▶ _Data supplied_:
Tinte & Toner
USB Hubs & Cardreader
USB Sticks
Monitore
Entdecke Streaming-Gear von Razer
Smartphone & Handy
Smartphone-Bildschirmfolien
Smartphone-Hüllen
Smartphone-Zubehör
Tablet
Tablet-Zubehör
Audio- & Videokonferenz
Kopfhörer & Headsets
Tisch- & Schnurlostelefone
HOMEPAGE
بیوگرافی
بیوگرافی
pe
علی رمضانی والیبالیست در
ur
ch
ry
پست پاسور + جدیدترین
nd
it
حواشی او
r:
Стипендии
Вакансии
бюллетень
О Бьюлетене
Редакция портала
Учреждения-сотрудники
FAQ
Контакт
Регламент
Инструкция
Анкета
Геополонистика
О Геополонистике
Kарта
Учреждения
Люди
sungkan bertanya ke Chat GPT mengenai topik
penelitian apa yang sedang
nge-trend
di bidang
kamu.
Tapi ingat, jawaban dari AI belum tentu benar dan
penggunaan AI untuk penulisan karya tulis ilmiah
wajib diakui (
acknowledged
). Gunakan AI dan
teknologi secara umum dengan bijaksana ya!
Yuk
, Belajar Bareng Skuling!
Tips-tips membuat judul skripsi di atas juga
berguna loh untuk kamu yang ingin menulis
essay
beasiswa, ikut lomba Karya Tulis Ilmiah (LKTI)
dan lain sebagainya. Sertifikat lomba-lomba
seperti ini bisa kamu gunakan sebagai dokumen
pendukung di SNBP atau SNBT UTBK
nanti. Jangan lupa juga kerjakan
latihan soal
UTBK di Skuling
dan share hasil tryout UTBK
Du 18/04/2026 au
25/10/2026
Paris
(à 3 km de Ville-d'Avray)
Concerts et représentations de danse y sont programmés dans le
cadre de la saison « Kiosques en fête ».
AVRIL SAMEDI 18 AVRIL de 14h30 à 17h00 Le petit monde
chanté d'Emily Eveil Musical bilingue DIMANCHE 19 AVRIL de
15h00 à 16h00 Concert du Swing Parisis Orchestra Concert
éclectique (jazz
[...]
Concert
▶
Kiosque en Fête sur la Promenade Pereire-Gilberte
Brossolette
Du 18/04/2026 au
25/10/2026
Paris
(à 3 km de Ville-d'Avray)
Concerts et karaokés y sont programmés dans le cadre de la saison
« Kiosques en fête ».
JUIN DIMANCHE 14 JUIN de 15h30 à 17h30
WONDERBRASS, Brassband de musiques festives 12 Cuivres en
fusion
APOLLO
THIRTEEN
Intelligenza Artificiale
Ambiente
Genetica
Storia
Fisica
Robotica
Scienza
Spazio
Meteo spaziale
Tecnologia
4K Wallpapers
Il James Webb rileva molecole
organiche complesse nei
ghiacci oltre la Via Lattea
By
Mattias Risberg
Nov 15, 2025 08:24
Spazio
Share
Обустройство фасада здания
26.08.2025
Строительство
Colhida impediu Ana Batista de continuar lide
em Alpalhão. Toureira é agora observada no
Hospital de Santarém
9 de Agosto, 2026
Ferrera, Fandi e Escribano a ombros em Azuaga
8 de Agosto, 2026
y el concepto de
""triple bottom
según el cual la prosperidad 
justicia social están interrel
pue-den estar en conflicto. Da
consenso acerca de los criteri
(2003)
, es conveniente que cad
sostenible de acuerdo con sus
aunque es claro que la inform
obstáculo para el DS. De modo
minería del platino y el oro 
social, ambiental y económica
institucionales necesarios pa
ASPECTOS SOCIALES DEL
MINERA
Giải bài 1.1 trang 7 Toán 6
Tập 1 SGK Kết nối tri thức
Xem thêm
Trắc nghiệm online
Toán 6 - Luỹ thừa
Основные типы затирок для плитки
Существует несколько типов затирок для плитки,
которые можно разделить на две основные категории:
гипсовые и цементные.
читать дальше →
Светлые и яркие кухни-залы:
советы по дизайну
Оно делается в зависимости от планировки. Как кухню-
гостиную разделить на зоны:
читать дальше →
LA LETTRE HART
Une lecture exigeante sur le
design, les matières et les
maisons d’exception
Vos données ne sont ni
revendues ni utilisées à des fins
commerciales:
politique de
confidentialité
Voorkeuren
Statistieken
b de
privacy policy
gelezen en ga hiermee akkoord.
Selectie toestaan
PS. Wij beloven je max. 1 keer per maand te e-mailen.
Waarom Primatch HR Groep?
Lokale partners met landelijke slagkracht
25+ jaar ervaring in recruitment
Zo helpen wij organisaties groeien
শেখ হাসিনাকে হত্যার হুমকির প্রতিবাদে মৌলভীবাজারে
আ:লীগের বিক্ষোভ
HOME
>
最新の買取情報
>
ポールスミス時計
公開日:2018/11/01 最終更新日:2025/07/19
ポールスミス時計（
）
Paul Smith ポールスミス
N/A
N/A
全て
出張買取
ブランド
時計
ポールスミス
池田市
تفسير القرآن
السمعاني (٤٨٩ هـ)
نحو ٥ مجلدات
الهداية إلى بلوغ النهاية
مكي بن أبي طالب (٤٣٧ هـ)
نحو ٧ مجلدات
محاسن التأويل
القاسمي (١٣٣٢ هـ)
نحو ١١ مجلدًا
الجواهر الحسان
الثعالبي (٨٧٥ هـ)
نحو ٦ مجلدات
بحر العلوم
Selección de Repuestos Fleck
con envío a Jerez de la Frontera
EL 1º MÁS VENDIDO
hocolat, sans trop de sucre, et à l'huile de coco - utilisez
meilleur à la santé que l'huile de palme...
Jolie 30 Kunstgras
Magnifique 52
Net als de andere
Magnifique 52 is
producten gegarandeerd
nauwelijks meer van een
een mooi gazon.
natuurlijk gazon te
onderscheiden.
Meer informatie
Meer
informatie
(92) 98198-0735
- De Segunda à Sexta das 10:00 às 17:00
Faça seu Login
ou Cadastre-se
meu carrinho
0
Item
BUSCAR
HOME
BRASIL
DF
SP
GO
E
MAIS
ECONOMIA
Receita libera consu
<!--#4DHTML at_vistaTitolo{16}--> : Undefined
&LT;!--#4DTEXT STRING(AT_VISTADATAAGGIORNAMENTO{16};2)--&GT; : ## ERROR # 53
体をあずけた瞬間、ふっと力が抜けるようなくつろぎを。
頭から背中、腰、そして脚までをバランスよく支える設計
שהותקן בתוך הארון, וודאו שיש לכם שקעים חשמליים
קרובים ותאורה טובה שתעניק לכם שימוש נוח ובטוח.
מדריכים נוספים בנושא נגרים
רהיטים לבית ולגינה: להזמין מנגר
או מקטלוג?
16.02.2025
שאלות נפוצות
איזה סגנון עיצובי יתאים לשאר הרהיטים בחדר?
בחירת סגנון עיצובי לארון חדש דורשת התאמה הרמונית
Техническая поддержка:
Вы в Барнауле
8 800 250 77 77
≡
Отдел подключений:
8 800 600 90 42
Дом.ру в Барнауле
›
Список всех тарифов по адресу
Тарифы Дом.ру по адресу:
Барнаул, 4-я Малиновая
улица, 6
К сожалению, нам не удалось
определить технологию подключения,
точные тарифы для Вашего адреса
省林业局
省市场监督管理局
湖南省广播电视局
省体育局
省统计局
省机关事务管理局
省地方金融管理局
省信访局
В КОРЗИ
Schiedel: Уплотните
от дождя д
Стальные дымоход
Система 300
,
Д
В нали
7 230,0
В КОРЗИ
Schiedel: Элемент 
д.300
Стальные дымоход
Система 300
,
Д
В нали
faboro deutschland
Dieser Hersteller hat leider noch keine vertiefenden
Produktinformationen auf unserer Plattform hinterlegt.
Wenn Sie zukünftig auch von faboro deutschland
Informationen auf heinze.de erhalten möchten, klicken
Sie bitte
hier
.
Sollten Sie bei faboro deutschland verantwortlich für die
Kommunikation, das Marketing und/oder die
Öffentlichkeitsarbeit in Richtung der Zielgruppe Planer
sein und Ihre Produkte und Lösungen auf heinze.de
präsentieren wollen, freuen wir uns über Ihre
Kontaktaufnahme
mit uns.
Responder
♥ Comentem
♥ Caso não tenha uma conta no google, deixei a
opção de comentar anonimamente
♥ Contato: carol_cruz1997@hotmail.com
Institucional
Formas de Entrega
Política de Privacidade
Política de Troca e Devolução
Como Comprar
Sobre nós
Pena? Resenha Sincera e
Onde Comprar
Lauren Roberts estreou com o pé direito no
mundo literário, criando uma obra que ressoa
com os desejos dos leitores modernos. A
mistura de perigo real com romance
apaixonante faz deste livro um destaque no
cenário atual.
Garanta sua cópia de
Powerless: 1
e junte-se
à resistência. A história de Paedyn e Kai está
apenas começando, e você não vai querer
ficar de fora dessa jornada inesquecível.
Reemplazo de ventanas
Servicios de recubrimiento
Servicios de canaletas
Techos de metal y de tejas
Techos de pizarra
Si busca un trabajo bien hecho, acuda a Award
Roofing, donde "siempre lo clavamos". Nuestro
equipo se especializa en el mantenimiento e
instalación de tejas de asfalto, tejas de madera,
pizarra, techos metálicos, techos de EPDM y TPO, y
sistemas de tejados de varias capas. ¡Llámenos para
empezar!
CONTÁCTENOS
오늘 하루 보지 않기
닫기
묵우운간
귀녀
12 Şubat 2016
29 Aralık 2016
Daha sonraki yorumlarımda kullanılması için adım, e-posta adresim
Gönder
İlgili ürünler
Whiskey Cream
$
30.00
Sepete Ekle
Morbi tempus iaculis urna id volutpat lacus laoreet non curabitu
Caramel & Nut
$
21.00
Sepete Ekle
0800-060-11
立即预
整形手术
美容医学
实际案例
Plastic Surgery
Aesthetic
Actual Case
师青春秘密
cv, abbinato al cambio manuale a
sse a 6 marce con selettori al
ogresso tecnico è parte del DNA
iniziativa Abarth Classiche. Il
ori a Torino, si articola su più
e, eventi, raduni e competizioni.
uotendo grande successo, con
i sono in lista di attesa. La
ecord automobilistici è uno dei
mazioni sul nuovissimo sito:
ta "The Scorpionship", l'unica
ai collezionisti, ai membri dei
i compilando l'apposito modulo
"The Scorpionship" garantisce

▶ _Job item_:
Would you transcribe, exactly, the lines running from the one that contains "오늘 하루 보지 않기" through the final line of the listing above? Include both ends and nothing else.

▶ _Answer area_:
오늘 하루 보지 않기
닫기
묵우운간
귀녀
12 Şubat 2016
29 Aralık 2016
Daha sonraki yorumlarımda kullanılması için adım, e-posta adresim
Gönder
İlgili ürünler
Whiskey Cream
$
30.00
Sepete Ekle
Morbi tempus iaculis urna id volutpat lacus laoreet non curabitu
Caramel & Nut
$
21.00
Sepete Ekle
0800-060-11
立即预
整形手术
美容医学
实际案例
Plastic Surgery
Aesthetic
Actual Case
师青春秘密
cv, abbinato al cambio manuale a
sse a 6 marce con selettori al
ogresso tecnico è parte del DNA
iniziativa Abarth Classiche. Il
ori a Torino, si articola su più
e, eventi, raduni e competizioni.
uotendo grande successo, con
i sono in lista di attesa. La
ecord automobilistici è uno dei
mazioni sul nuovissimo sito:
ta "The Scorpionship", l'unica
ai collezionisti, ai membri dei
i compilando l'apposito modulo
"The Scorpionship" garantisce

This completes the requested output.